## PASSAGE SHOWN
------------------------------------
Setup

This is the chapter where everything is going to come together. We're going to write the drawFrame function that will be called from the main loop to put the triangle on the screen. Create the function and call it from mainLoop:

void mainLoop() {
    while (!glfwWindowShouldClose(window)) {
        glfwPollEvents();
        drawFrame();
    }
}

...

void drawFrame() {

}

Synchronization

The drawFrame function will perform the following operations:

  • Acquire an image from the swap chain
  • Execute the command buffer with that image as attachment in the framebuffer
  • Return the image to the swap chain for presentation

Each of these events is set in motion using a single function call, but they are executed asynchronously. The function calls will return before the operations are actually finished and the order of execution is also undefined. That is unfortunate, because each of the operations depends on the previous one finishing.

There are two ways of synchronizing swap chain events: fences and semaphores. They're both objects that can be used for coordinating operations by having one operation signal and another operation wait for a fence or semaphore to go from the unsignaled to signaled state.

The difference is that the state of fences can be accessed from your program using calls like vkWaitForFences and semaphores cannot be. Fences are mainly designed to synchronize your application itself with rendering operation, whereas semaphores are used to synchronize operations within or across command queues. We want to synchronize the queue operations of draw commands and presentation, which makes semaphores the best fit.
------------------------------------
## DATA ROWS
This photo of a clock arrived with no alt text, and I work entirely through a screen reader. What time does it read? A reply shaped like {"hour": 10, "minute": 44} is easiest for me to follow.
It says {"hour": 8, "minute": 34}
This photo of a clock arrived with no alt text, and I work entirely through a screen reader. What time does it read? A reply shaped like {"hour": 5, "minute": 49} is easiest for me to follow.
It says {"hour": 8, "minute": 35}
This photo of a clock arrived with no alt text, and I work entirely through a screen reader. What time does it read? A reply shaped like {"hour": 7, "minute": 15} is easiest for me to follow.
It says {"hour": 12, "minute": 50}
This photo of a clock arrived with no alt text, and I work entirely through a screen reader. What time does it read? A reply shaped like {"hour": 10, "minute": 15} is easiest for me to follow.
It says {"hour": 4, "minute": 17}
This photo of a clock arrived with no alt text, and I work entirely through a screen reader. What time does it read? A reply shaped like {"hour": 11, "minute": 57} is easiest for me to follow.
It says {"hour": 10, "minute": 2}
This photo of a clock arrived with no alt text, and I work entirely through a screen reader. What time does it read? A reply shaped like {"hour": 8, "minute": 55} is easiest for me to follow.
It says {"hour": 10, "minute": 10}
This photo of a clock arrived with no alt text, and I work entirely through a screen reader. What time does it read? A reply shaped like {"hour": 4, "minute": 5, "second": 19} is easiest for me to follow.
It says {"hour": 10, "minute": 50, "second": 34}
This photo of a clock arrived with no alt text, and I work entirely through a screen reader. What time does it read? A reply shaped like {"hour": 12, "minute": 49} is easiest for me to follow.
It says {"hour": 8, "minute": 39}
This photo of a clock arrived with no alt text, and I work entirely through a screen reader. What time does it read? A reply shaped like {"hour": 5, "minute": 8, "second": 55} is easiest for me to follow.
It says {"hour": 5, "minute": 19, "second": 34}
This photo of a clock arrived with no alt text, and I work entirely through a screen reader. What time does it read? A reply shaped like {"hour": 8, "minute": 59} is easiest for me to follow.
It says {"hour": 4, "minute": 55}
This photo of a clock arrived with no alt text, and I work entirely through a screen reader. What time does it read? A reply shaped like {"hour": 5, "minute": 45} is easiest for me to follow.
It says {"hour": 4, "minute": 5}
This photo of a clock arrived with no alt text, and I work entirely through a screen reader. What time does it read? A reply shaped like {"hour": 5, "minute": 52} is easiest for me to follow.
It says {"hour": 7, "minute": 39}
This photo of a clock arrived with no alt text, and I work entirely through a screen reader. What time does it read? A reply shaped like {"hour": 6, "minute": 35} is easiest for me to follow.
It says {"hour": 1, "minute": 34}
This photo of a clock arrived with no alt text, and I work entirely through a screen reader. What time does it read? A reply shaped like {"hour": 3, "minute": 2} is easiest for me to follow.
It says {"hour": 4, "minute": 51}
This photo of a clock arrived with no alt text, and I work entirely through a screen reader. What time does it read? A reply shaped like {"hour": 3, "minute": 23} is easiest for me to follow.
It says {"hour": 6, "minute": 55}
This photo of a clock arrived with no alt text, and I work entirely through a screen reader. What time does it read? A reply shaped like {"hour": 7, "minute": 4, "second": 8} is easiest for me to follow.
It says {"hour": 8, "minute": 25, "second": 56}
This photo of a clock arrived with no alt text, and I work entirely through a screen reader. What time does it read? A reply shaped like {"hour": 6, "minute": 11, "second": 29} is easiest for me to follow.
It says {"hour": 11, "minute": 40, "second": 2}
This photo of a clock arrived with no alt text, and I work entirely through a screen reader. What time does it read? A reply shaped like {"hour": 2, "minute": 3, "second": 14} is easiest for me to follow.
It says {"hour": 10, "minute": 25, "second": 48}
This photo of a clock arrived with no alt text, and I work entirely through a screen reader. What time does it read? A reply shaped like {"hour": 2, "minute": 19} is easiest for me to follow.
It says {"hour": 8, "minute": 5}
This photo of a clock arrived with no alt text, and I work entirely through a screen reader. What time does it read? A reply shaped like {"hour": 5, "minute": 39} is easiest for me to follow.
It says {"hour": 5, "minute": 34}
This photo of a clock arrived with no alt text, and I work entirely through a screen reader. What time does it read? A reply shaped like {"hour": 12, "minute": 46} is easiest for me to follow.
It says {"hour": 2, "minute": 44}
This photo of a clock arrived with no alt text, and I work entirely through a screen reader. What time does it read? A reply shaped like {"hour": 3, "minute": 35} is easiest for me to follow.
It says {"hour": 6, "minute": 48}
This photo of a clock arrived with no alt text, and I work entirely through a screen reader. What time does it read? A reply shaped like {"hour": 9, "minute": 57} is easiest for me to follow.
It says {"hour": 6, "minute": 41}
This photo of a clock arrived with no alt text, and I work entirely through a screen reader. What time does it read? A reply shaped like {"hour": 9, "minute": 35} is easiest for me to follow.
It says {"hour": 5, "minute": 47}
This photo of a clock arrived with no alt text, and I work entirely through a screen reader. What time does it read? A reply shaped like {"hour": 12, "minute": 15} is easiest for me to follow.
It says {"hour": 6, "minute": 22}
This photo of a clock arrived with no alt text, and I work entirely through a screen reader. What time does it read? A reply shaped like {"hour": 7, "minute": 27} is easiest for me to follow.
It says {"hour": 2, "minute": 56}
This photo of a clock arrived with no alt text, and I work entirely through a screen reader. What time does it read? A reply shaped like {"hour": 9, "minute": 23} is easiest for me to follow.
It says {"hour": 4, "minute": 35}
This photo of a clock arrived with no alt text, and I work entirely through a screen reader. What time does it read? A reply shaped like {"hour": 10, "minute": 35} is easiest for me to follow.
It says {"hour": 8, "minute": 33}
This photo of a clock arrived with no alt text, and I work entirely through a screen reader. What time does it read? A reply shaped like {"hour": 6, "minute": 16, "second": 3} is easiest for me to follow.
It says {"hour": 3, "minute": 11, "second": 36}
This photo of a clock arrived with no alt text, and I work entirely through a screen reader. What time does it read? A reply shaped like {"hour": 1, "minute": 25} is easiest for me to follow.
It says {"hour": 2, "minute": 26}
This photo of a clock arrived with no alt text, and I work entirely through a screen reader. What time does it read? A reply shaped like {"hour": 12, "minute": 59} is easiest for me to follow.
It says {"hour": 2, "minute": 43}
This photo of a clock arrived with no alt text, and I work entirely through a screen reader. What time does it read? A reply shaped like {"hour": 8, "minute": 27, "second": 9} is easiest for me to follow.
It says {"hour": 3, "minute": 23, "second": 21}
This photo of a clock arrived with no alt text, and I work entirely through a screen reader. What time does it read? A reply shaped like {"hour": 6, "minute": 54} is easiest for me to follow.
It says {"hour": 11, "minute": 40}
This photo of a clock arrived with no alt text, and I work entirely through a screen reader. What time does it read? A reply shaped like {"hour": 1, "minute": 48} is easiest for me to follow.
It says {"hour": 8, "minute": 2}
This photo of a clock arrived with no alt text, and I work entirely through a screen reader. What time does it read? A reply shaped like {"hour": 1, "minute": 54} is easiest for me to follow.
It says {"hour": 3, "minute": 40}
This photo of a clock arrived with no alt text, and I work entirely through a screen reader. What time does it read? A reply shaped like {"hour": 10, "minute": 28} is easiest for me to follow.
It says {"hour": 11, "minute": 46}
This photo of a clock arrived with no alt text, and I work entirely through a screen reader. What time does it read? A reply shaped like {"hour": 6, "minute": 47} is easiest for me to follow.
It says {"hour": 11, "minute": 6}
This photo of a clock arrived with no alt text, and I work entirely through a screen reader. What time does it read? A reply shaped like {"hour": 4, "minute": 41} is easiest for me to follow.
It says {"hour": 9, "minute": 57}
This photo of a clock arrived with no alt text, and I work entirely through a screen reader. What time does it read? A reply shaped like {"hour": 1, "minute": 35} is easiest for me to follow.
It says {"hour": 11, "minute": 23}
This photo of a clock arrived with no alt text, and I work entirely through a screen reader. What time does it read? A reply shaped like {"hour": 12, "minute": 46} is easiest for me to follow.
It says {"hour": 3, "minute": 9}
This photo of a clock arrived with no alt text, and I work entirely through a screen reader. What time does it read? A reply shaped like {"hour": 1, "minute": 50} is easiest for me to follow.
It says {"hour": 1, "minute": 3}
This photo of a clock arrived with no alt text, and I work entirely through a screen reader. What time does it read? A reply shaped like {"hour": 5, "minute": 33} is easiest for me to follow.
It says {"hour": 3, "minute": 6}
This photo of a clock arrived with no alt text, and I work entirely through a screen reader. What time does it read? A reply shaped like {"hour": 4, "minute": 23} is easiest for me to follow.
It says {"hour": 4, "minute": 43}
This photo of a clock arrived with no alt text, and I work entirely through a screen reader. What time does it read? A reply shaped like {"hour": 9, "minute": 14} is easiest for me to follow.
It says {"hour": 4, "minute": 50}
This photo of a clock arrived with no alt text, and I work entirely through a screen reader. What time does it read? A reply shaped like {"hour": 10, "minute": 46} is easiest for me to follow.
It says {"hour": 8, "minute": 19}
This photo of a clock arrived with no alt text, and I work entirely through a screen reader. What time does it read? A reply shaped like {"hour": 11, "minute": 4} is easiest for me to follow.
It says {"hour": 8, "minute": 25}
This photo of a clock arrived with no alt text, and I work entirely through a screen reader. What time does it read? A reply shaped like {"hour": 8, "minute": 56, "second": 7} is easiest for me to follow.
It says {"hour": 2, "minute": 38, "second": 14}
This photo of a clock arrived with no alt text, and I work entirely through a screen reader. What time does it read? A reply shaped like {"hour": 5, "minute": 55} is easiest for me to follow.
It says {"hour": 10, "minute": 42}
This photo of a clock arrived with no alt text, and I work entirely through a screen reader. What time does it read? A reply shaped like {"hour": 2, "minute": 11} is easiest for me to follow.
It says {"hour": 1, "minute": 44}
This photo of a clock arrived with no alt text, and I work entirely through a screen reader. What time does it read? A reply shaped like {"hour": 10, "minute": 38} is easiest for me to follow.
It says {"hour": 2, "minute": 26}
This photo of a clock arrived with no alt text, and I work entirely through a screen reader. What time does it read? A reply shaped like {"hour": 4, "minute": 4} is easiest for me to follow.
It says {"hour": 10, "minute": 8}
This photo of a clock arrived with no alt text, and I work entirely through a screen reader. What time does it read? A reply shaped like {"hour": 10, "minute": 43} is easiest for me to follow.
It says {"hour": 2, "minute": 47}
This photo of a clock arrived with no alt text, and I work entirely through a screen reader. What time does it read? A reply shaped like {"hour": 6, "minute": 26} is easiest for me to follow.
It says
------------------------------------
## INSTRUCTIONS FOR THE TASK
Continue the drawFrame synchronization tutorial above, starting after its final paragraph on fences and semaphores.

## RIGHT ANSWER
Semaphores

We'll need one semaphore to signal that an image has been acquired and is ready for rendering, and another one to signal that rendering has finished and presentation can happen. Create two class members to store these semaphore objects:

VkSemaphore imageAvailableSemaphore;
VkSemaphore renderFinishedSemaphore;

To create the semaphores, we'll add the last create function for this part of the tutorial: createSemaphores:

void initVulkan() {
    createInstance();
    setupDebugCallback();
    createSurface();
    pickPhysicalDevice();
    createLogicalDevice();
    createSwapChain();
    createImageViews();
    createRenderPass();
    createGraphicsPipeline();
    createFramebuffers();
    createCommandPool();
    createCommandBuffers();
    createSemaphores();
}

...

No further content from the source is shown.